COLLECTED MATERIAL below:

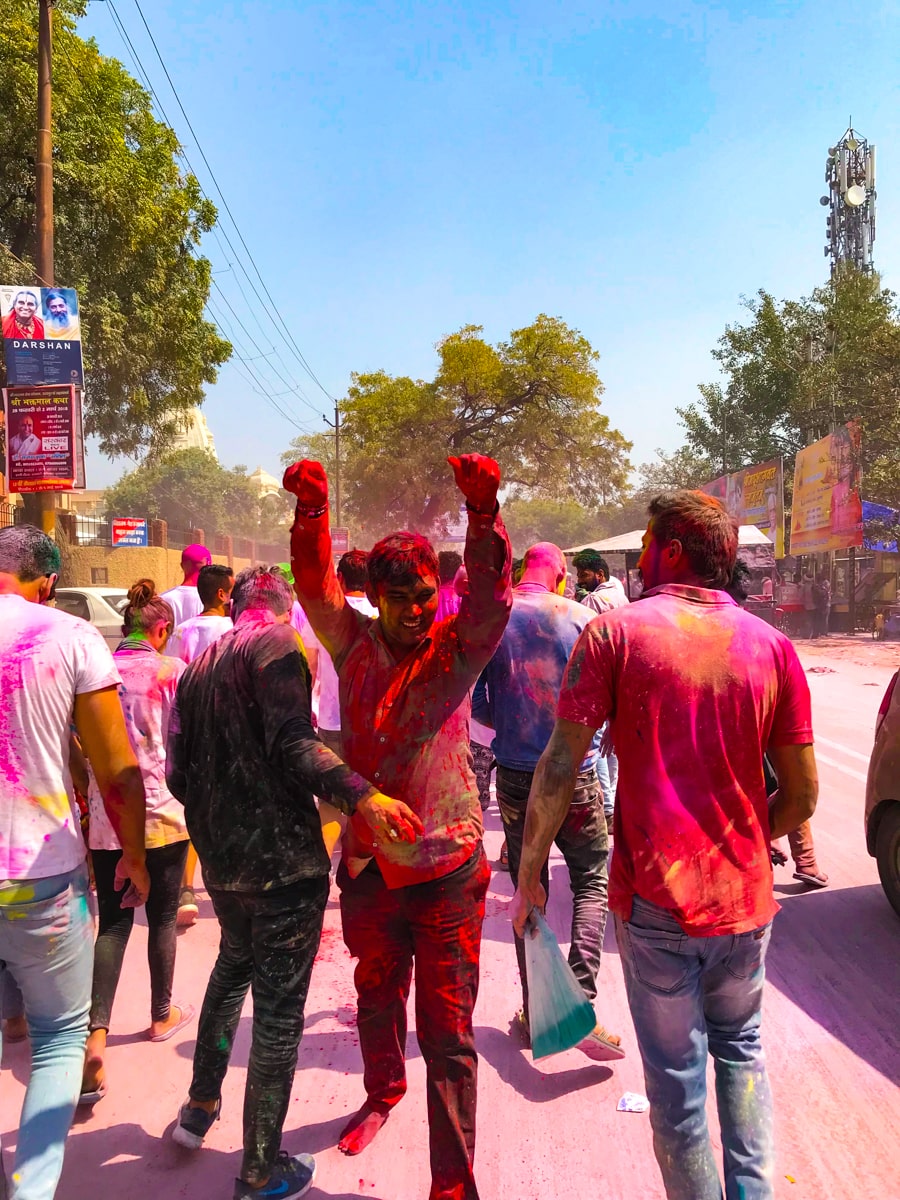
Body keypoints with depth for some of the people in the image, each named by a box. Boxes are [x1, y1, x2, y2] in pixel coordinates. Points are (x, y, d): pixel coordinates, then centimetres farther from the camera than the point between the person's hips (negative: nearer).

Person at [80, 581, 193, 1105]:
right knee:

End of COLLECTED MATERIAL.

Omit the pictures, then give all the lines above again exactly.

* **YOUR SOLUTION**
Body keypoints with depth for some of the people in the image, each named by a box. Boxes are [x1, y1, x2, y2] in pixel coordinates. Points are (x, y, d): pixel coordinates, then centimetres farther from the camera than the point between the person's hips (negative: nearer).

Person at [80, 581, 193, 1105]:
right knee:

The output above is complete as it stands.